### ÜBUNGSDATEN
■ ■ ■ ■ ■ ■ ■
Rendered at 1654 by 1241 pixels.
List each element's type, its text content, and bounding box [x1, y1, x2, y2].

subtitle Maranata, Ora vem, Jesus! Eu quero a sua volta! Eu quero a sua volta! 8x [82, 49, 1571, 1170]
■ ■ ■ ■ ■ ■ ■
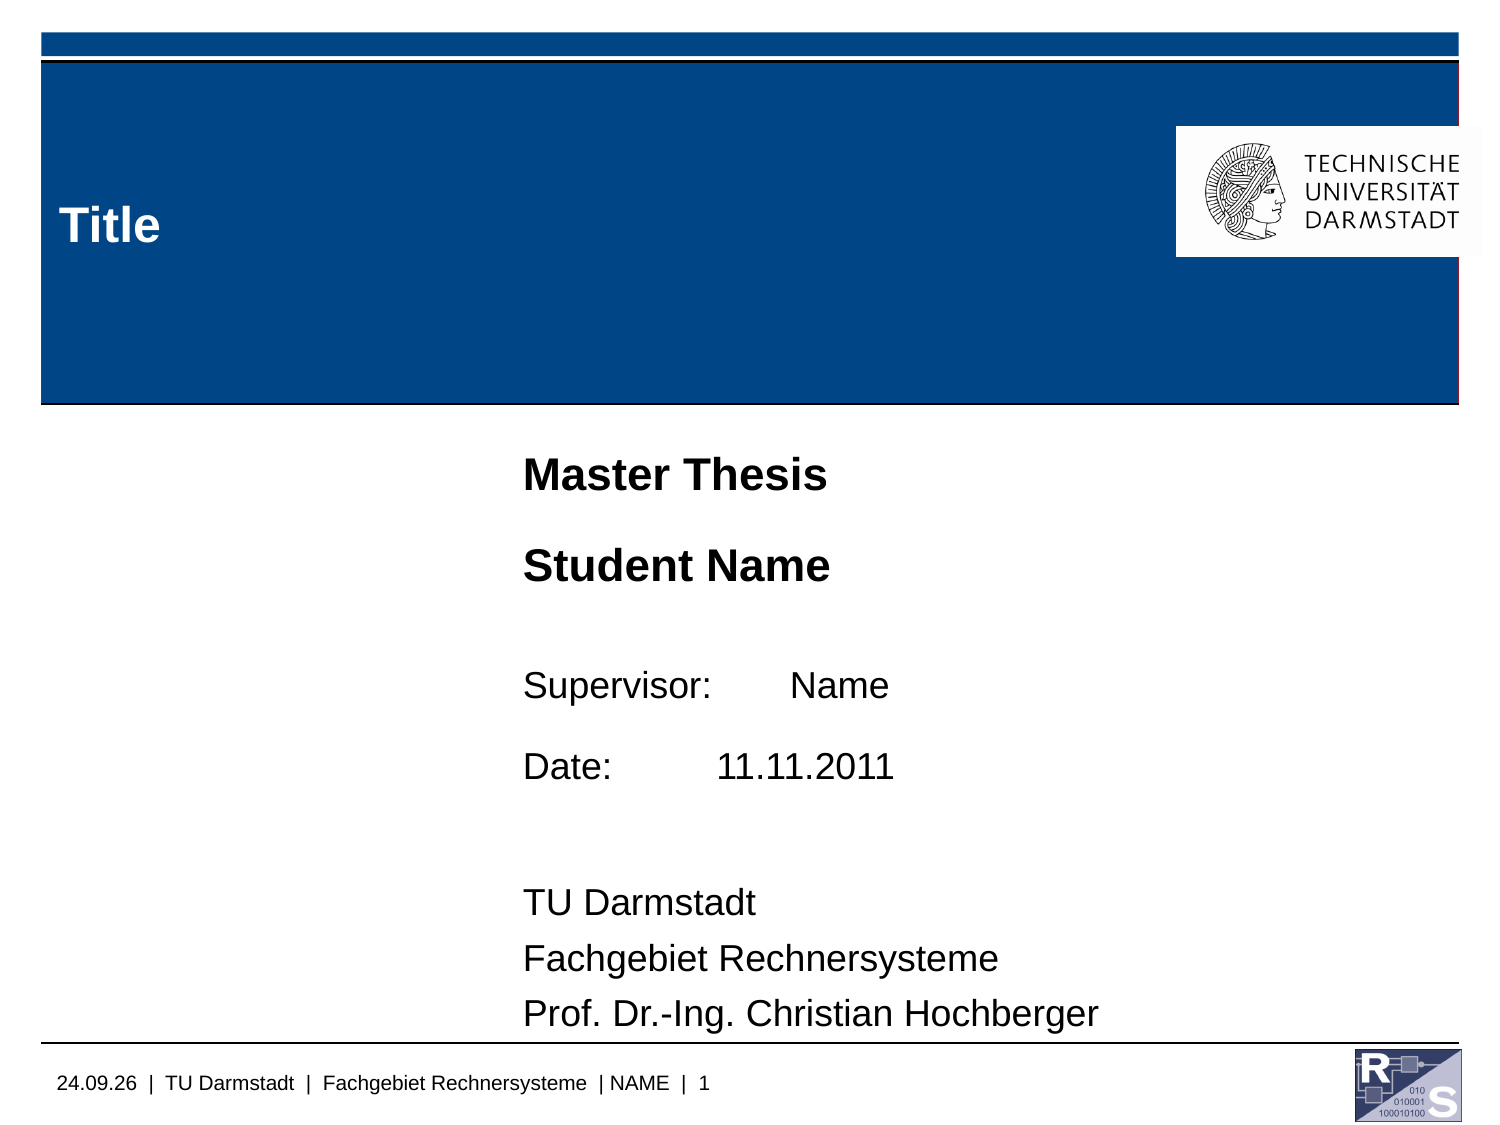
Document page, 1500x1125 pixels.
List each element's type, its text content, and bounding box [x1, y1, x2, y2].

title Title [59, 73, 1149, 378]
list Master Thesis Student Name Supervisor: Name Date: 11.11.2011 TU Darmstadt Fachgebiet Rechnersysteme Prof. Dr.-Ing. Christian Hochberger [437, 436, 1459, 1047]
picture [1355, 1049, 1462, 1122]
■ ■ ■ ■ ■ ■ ■
Zitiere aus den Daten alle Zeilen von der Zeile mit „Rendered at 1654 by 1241 pixels.“ bis einschließlich der Zeile mit „subtitle Maranata, Ora“.

### LÖSUNG
Rendered at 1654 by 1241 pixels.
List each element's type, its text content, and bounding box [x1, y1, x2, y2].

subtitle Maranata, Ora vem, Jesus! Eu quero a sua volta! Eu quero a sua volta! 8x [82, 49, 1571, 1170]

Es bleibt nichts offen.